DBF.EXE

Description

This DOS program displays the information in the header and field descriptor sections of any dBase file.  Its output can be redirected into a file.

How to obtain it

Download the executable (88 KB, not zipped).  Copy it into either (a) the folder where it will be used or (b) any folder listed in the DOS PATH variable.  Name it dbf.exe.

Usage

At the DOS prompt type

dbf myfile.dbf

where myfile.dbf is the name of the dBase file you would like to process.

To capture the output in a file use the standard DOS output redirection syntax, as in

dbf myfile.dbf > output.txt

In this example, output.txt will be the name of the output file.  If the file already exists it will be overwritten.

Example

The left column of the table is the output from processing GTKAV/Data/Ch15/Clayton.dbf (the attribute table for the [Clayton County] theme in GTKAV Exercise 15a).  The right column describes the output.

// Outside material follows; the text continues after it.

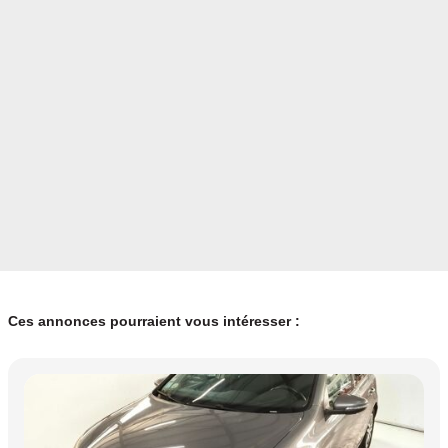
Ces annonces pourraient vous intéresser :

File clayton.dbf Name of input file
Signature: 03 Should always be "03" for dBase III format, for example
Date:      6/6/96 Date of last change, as recorded in the file itself
# Records: 24 Number of records, as recorded in the header--not as counted in the data portion of the file.
Reclen:    102 Number of bytes (characters) in each data record
AREA       N  12  3    1 Field name, type, width, decimals, offset:
PERIMETER  N  12  3   13
Type is either 'N' (numeric), 'C', (character), 'D' (date), 'L' (logical), or 'M' (memo).
CLAYTON_ID N  16  0   25
Offset always begins at 1 because the character at offset 0 is the deletion byte.
TRACT      C  12  0   41  
HH_SEG1    N   1  0   53  
HH_SEG2    N   3  0   54  
HH_SEG3    N   3  0   57  
HH_SEG4    N   3  0   60  
HH_SEG5    N   3  0   63  
HH_SEG6    N   4  0   66  
HH_SEG7    N   2  0   70  
HH_SEG8    N   1  0   72  
HH_SEG9    N   1  0   73  
HH_SEG10   N   3  0   74  
TOWNSHIP   C  25  0   77 The output ends with the last field.